How Open Banking is empowering small accounting firms with time-saving solutions
According to the Office of National Statistics, there are approximately 44,000 accountancy firms in the UK, 80 percent of which operate with less than four employees while a mere 45 firms employ more than 250 people. This demonstrates the extent to which accountants either work as part of small teams or independently.
Small accountancy firms must share and balance workloads between their employees to ensure tasks are completed efficiently. However, some tasks naturally take up more time than others. More often than not, these will be admin-based tasks which involve lots of data and piles of paperwork. Generally speaking, the more data there is, the longer a task will take – particularly when working with physical copies of financial information. For example, a full year’s bank reconciliation, including retrieving and compiling bank statement data from clients, can take up to two days.
If this time could be cut down, accountants would have more time to build stronger relationships with clients and provide financial support and business advice sooner.

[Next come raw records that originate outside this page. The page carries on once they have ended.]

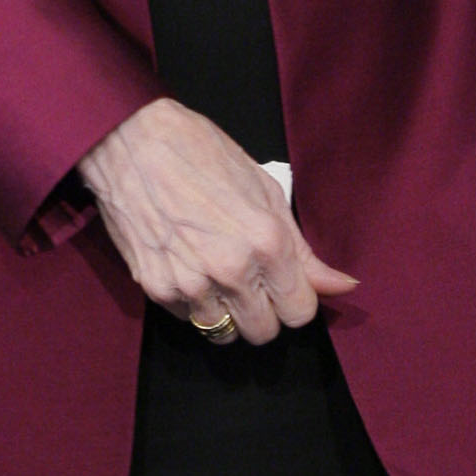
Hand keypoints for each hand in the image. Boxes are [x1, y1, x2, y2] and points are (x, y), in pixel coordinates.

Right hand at [76, 96, 357, 343]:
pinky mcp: (155, 288)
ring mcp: (190, 283)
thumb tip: (343, 286)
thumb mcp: (265, 192)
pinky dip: (193, 303)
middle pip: (264, 331)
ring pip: (224, 334)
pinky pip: (188, 320)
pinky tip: (188, 266)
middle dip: (264, 311)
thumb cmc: (202, 154)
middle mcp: (231, 270)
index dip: (296, 299)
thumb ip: (303, 251)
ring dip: (227, 313)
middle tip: (252, 282)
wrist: (132, 141)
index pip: (300, 311)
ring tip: (217, 275)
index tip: (285, 285)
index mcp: (267, 242)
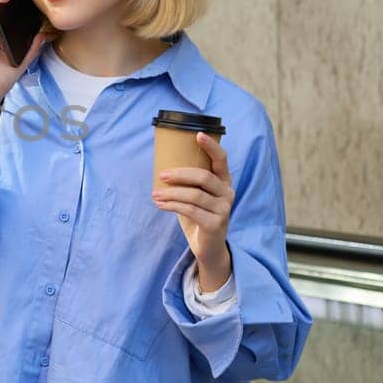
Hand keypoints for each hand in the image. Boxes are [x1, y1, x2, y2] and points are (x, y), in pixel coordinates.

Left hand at [151, 132, 233, 289]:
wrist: (208, 247)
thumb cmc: (198, 215)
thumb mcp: (196, 195)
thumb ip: (188, 182)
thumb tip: (162, 166)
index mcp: (224, 181)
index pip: (221, 159)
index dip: (211, 146)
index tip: (197, 135)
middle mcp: (228, 193)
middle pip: (203, 177)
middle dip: (180, 174)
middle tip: (161, 175)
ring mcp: (224, 209)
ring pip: (194, 195)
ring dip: (171, 193)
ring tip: (155, 194)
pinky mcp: (216, 224)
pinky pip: (191, 210)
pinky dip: (172, 206)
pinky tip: (160, 205)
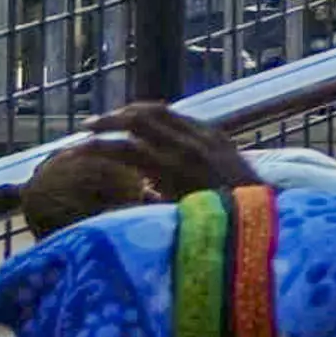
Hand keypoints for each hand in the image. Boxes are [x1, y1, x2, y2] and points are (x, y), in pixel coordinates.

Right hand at [66, 99, 256, 205]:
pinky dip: (159, 116)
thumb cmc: (214, 226)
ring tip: (112, 119)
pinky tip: (148, 123)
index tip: (71, 153)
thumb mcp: (171, 219)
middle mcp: (188, 146)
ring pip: (161, 111)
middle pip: (139, 119)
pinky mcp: (219, 134)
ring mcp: (206, 136)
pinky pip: (182, 116)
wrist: (264, 214)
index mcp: (172, 169)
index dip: (93, 149)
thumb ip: (142, 204)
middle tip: (87, 127)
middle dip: (109, 120)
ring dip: (133, 112)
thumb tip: (110, 202)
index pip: (123, 149)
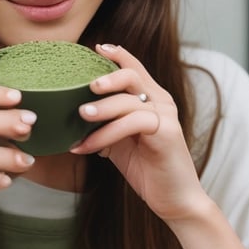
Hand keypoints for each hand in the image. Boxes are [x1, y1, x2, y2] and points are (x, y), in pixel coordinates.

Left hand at [70, 44, 205, 223]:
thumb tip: (73, 120)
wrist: (175, 200)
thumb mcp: (121, 144)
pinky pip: (132, 123)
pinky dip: (106, 134)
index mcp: (152, 99)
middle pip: (131, 76)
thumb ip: (105, 126)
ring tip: (80, 117)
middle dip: (106, 77)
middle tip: (85, 86)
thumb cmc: (148, 171)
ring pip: (128, 100)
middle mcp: (161, 102)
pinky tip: (88, 147)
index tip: (96, 48)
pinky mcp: (166, 133)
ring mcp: (165, 116)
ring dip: (100, 109)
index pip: (134, 68)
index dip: (118, 55)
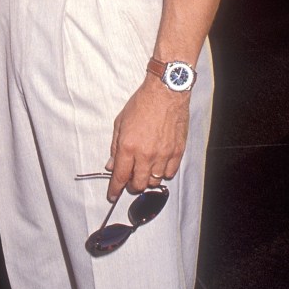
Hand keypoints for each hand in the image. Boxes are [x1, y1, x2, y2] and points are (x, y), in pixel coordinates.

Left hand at [106, 74, 189, 200]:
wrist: (165, 93)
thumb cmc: (142, 104)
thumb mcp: (120, 123)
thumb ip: (115, 147)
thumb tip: (111, 164)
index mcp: (128, 147)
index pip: (120, 176)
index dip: (115, 189)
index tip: (113, 195)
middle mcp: (146, 154)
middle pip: (138, 184)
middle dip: (131, 186)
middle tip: (129, 181)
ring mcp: (163, 154)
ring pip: (154, 181)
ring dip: (147, 180)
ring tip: (144, 171)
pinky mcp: (177, 152)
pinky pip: (170, 173)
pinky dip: (163, 173)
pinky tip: (158, 166)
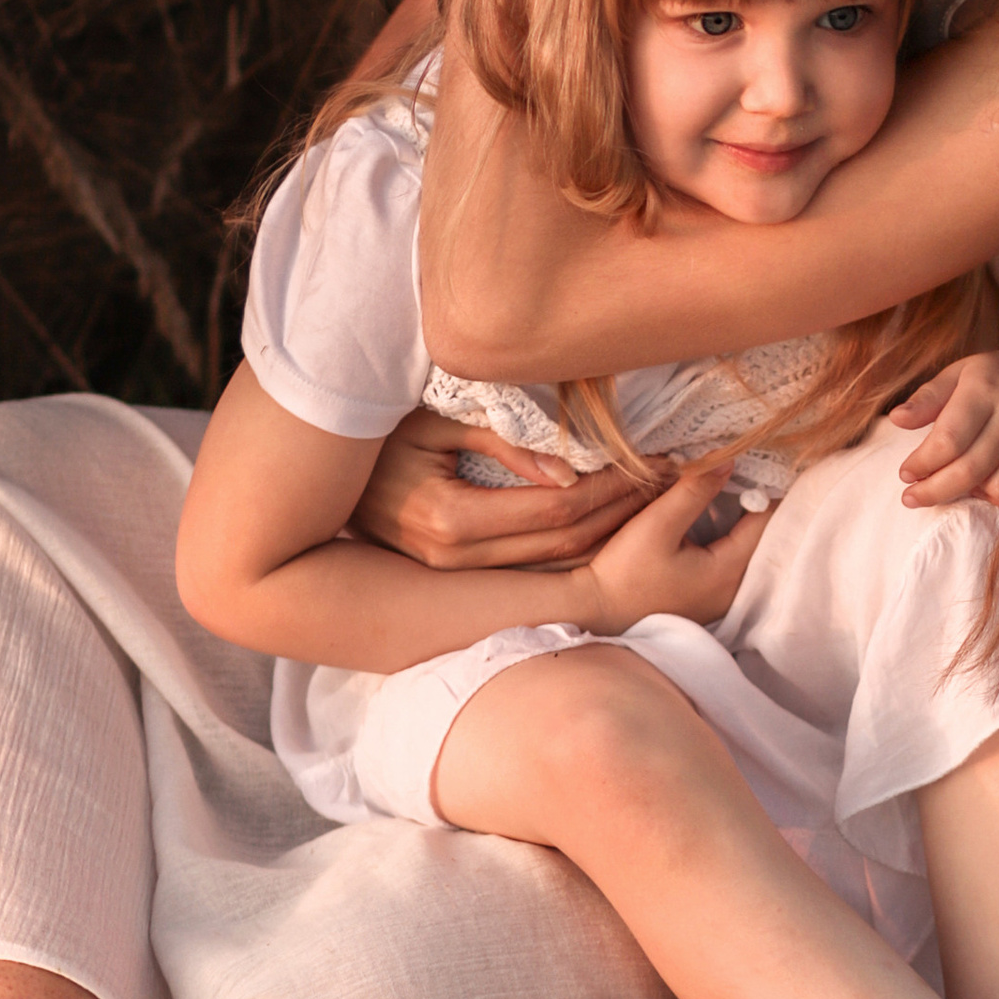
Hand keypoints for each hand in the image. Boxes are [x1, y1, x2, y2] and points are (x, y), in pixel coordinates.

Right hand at [350, 406, 650, 571]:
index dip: (613, 486)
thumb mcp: (434, 422)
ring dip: (615, 530)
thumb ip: (502, 444)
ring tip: (658, 493)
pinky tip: (618, 519)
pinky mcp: (464, 576)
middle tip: (678, 475)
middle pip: (568, 543)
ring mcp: (459, 575)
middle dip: (628, 509)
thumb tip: (569, 471)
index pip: (557, 510)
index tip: (657, 459)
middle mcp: (456, 560)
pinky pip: (541, 565)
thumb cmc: (378, 437)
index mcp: (449, 521)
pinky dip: (586, 543)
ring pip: (560, 562)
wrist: (321, 490)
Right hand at [574, 457, 767, 632]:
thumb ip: (694, 491)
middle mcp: (734, 589)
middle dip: (752, 501)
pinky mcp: (706, 598)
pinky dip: (725, 535)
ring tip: (725, 484)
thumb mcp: (657, 523)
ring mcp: (721, 598)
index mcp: (728, 571)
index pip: (765, 522)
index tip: (752, 461)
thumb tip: (727, 461)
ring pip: (743, 547)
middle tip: (740, 467)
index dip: (763, 489)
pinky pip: (728, 560)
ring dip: (737, 518)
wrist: (597, 611)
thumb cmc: (624, 572)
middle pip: (759, 535)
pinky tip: (709, 515)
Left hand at [892, 342, 998, 510]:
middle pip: (969, 469)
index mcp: (984, 388)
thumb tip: (896, 419)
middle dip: (934, 490)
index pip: (948, 439)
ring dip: (968, 493)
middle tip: (911, 498)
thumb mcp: (958, 374)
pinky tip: (983, 483)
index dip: (922, 463)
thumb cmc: (993, 376)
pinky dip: (997, 495)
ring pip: (997, 487)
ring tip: (953, 482)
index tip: (905, 474)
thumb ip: (927, 398)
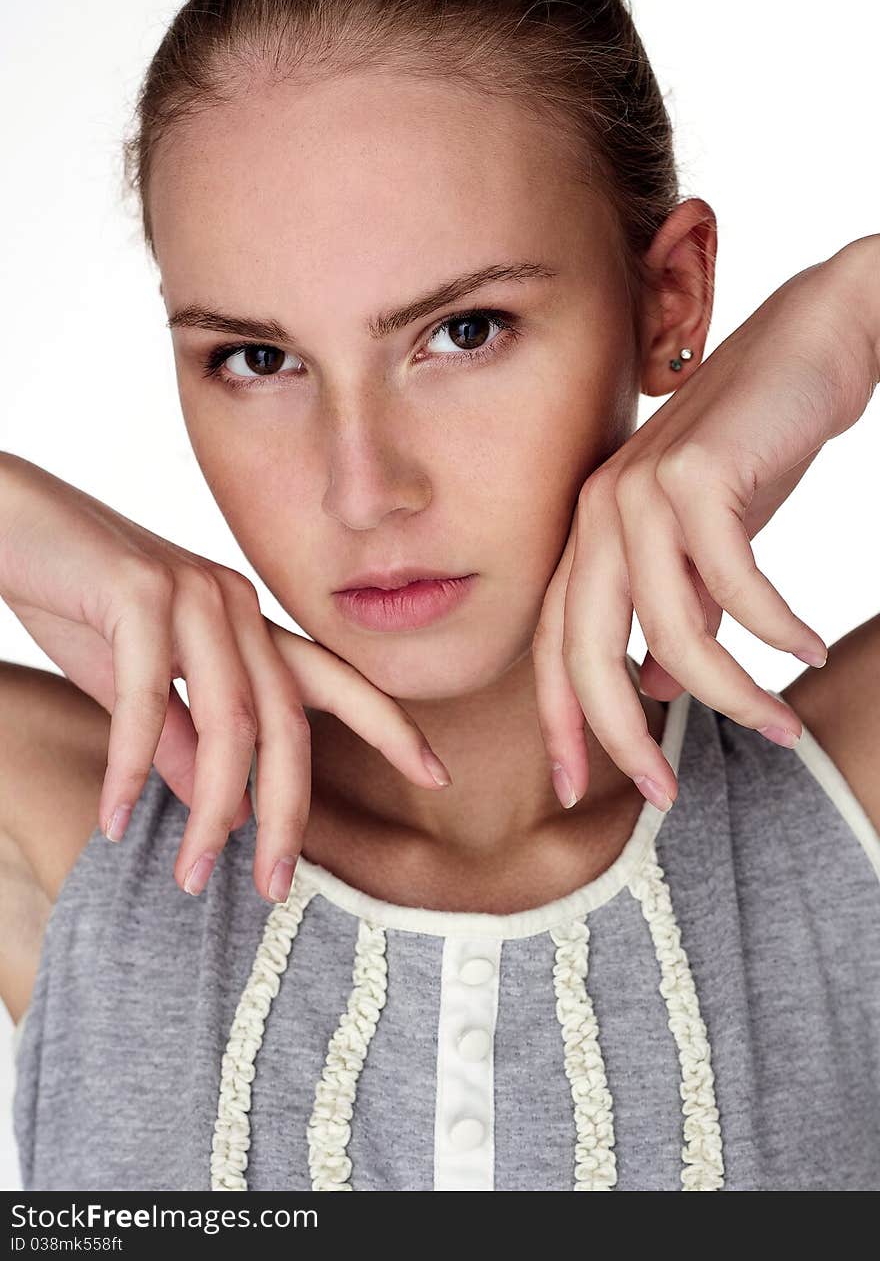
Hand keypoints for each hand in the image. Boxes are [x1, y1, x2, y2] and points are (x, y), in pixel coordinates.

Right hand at [0, 455, 450, 900]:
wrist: (4, 517)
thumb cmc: (68, 593)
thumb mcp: (130, 680)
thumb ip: (176, 736)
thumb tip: (213, 801)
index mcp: (244, 621)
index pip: (331, 680)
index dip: (390, 726)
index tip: (438, 775)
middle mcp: (234, 602)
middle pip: (287, 720)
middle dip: (291, 810)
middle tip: (277, 888)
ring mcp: (192, 592)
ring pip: (229, 719)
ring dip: (215, 807)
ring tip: (194, 875)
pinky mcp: (138, 590)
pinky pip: (149, 697)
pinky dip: (134, 765)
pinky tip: (118, 818)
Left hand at [532, 239, 879, 811]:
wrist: (811, 343)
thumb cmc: (756, 450)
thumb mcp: (707, 545)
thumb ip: (679, 612)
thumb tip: (662, 685)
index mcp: (590, 531)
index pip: (555, 644)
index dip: (563, 721)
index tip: (582, 789)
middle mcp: (599, 511)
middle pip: (586, 651)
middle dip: (620, 734)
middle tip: (665, 793)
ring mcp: (642, 488)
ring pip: (669, 630)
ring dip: (729, 692)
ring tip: (779, 727)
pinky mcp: (699, 474)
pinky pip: (735, 583)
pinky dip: (775, 628)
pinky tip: (808, 650)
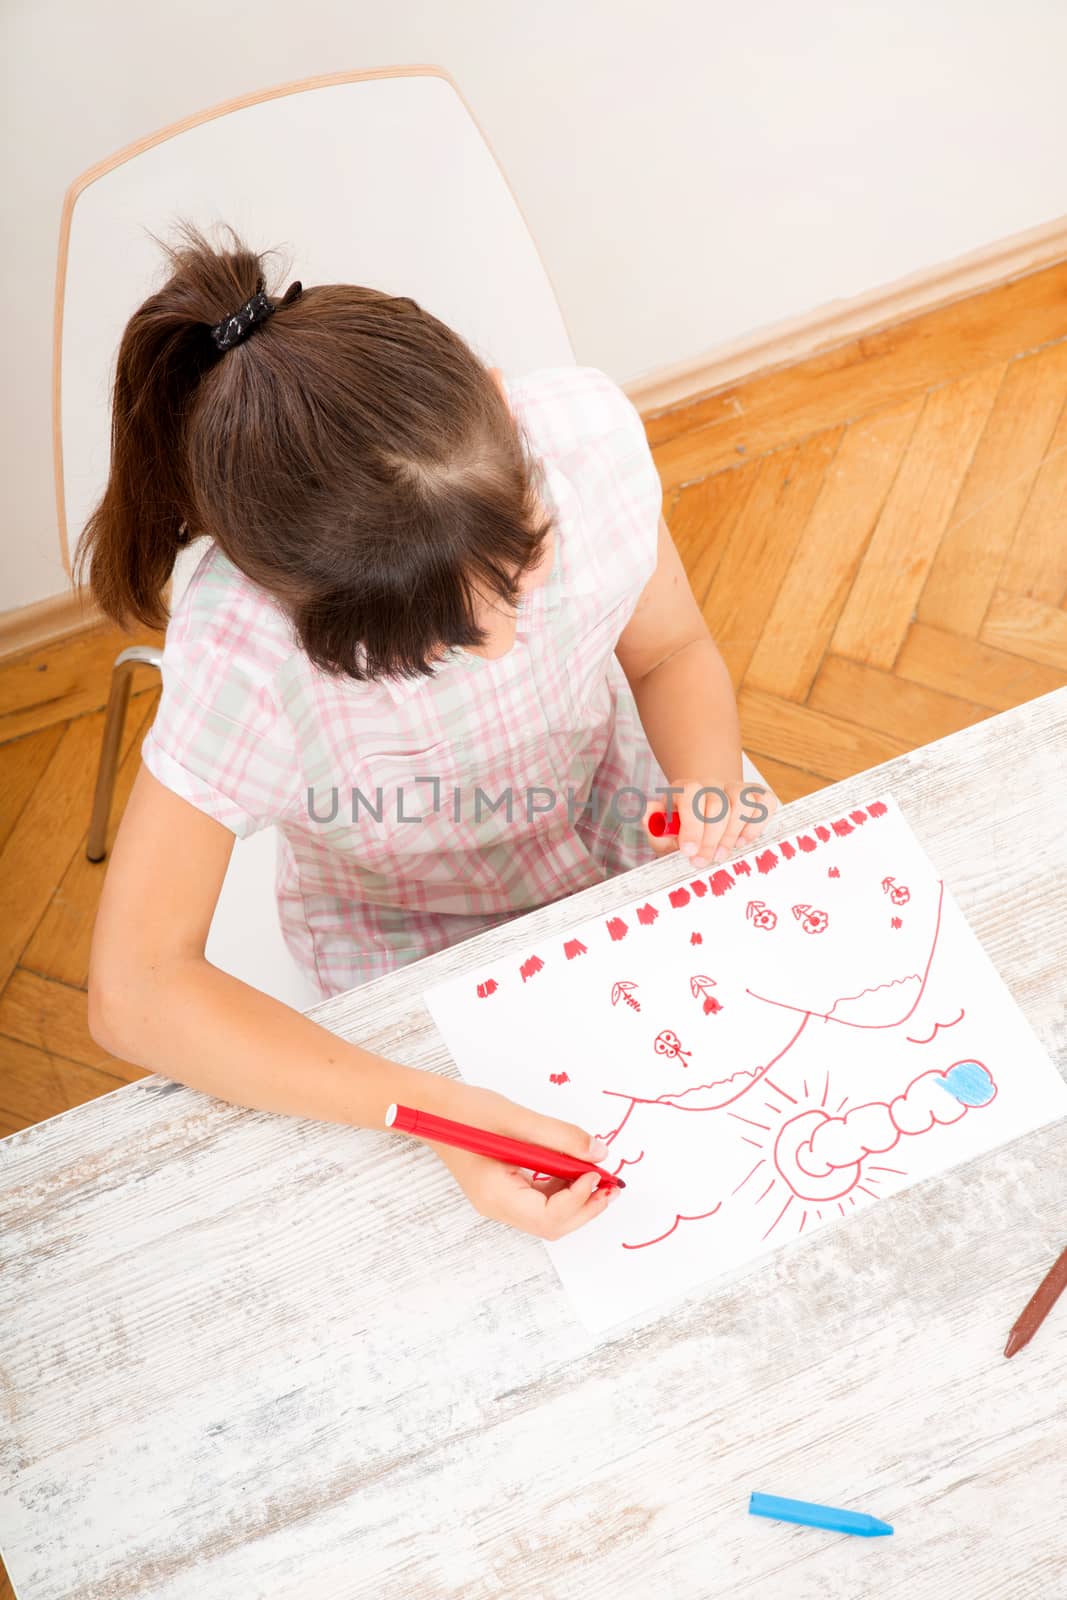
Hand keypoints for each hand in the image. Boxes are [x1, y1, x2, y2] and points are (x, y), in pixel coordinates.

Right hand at [426, 1085, 618, 1239]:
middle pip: (551, 1224)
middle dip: (585, 1208)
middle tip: (612, 1185)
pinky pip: (539, 1200)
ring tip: (600, 1177)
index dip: (578, 1199)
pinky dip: (562, 1189)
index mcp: (496, 1195)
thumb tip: (599, 1153)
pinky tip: (576, 1171)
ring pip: (547, 1216)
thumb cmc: (464, 1111)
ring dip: (577, 1201)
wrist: (429, 1107)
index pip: (547, 1217)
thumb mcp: (516, 1119)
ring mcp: (499, 1201)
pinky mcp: (502, 1190)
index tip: (597, 1173)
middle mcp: (497, 1206)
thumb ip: (560, 1137)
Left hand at [647, 777, 777, 868]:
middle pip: (717, 803)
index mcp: (684, 789)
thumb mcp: (664, 832)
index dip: (691, 824)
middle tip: (704, 861)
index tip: (688, 852)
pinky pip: (764, 803)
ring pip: (741, 802)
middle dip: (711, 838)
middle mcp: (711, 783)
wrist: (706, 816)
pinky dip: (756, 824)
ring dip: (732, 833)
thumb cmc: (684, 829)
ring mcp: (736, 787)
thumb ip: (654, 827)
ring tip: (722, 854)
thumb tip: (648, 818)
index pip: (690, 795)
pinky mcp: (757, 795)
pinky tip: (743, 841)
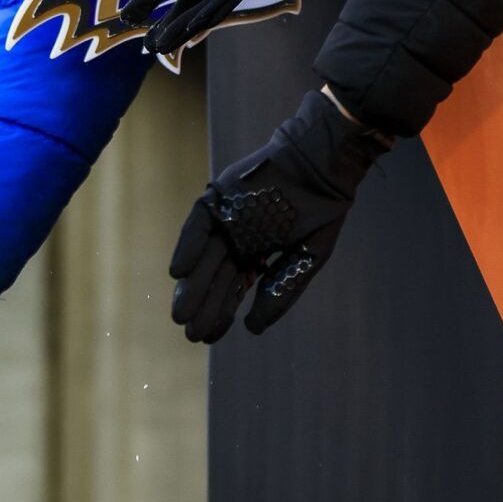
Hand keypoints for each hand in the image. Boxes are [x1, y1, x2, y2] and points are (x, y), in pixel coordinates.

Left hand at [171, 87, 387, 341]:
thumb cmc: (320, 209)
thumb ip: (281, 291)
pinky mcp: (218, 198)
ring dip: (192, 285)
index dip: (221, 312)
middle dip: (204, 306)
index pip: (234, 288)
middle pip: (215, 278)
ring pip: (204, 258)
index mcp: (257, 252)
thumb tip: (252, 329)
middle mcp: (237, 237)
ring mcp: (226, 218)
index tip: (209, 336)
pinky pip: (197, 226)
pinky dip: (187, 247)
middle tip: (192, 334)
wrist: (322, 165)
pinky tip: (179, 273)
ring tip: (182, 315)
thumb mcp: (306, 259)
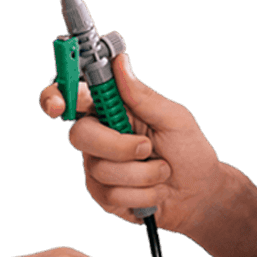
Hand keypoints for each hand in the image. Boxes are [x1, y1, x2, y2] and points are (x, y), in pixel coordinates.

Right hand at [40, 51, 224, 237]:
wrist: (199, 192)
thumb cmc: (189, 150)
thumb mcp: (174, 117)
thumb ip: (142, 95)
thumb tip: (119, 63)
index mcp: (114, 108)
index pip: (74, 97)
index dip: (56, 96)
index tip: (59, 104)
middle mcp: (100, 134)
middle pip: (80, 135)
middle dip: (118, 145)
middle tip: (147, 147)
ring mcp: (98, 165)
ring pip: (101, 169)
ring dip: (143, 173)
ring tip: (161, 170)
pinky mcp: (103, 193)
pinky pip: (111, 194)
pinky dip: (143, 193)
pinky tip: (154, 190)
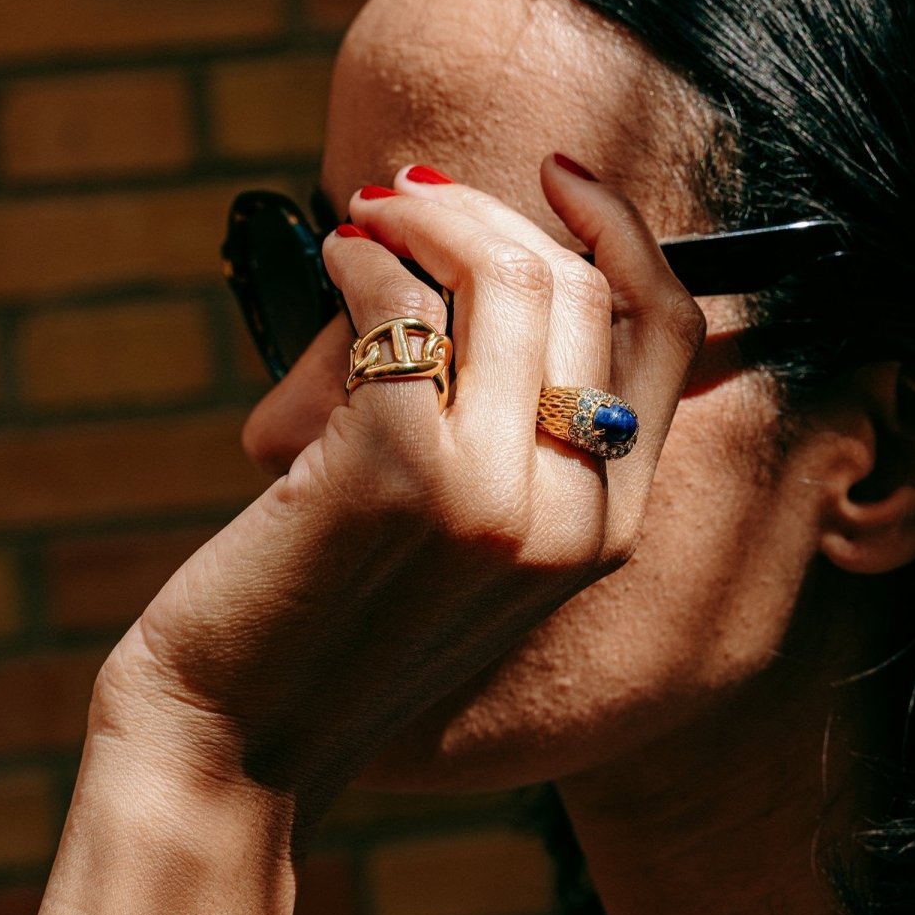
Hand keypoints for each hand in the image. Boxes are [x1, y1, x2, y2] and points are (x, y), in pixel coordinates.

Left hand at [92, 155, 705, 817]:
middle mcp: (577, 517)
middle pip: (582, 287)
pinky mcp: (400, 474)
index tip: (564, 177)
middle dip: (489, 212)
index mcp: (611, 528)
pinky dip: (362, 260)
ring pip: (507, 278)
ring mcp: (496, 500)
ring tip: (363, 219)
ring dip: (424, 216)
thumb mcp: (473, 536)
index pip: (670, 335)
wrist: (243, 737)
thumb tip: (476, 257)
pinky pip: (400, 305)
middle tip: (407, 193)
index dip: (626, 233)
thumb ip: (514, 426)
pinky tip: (333, 264)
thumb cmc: (346, 617)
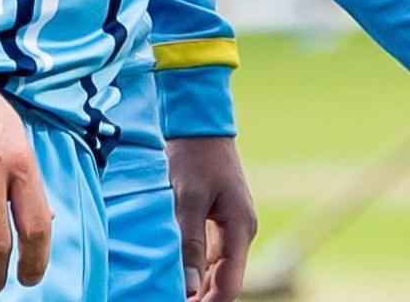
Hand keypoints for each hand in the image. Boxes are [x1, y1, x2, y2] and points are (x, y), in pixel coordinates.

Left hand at [169, 135, 257, 301]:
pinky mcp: (220, 221)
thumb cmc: (193, 157)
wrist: (199, 125)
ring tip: (168, 293)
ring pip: (217, 271)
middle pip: (224, 282)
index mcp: (240, 228)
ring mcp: (232, 227)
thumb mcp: (187, 200)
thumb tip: (189, 288)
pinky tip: (175, 274)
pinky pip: (210, 256)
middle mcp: (241, 232)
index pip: (230, 285)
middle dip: (201, 298)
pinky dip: (194, 269)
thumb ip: (190, 245)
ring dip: (197, 286)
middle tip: (168, 301)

The frustrations of data collection
Time is precious for accountants, arguably even more so for those working in small firms. It is therefore understandable that time-consuming tasks, particularly the issues associated with financial data sharing, can cause frustrations and spoil productivity. On the surface, collecting bank statements from clients may seem mundane and simple, but a lot can go wrong to cause delays.
On average, accountants can spend an entire day collecting data from clients: they need to request the data and then wait for the client to compile and share their bank statements. Once received, accountants need to check, order and digitise printed bank statements, and sometimes manually input each bank entry into external software. This in itself is longwinded, but it can be delayed by days if the initial email requesting data is missed by busy clients.
To make matters worse, about 70 percent of the time bank statements will be unclear, incomplete, insecure, or inaccurate. Photocopies of statements can be blurry, csv files can be manipulated and are generally not secure.
For accountants short of time, issues with data collection can quickly spoil workplace productivity. Conventional methods of financial data collection simply are not good enough in the digital age.
Armalytix is working towards a world of form-free financial data sharing. We can save accountants up to 40 hours of work per employee, every month by eliminating the need for paper bank statements and insecure csv files. Our sophisticated, user-friendly software allows accountants to simply share a link with clients who can then approve sharing specific bank statement information in a matter of clicks. The data can span across various accounts, collecting and securely sharing years’ worth of data.
Ross Macleod, Founder of My Cloud 9 Accounting – a two partner accounting firm which regularly uses our platform – agrees: “If you want to make money, you need to be able to pick up a piece of work and finish it. With Armalytix, you can get started on the data instantly rather than having to email a client and wait for them to send it. The statements are collected and ready immediately, accessible when we need it. Nobody wants to be dipping in and out of various time-consuming tasks because this spoils workplace productivity. Armalytix ensures this doesn’t happen.”
A fast and formless future
With the digital solutions available today, accountants should be empowered to embrace new and improved methods of completing tasks which could save them days of work – especially those which are integral to the role. Small accounting firms which may have limited time and resources should look to innovation in fintech for time-saving solutions which can help fewer people complete more tasks.
“Armalytix has now become crucial to the business. It’s another tool in our armoury that we use every day – we are now rolling it out to all of our clients, not just those who have difficulty sharing their financial information”, concludes Ross.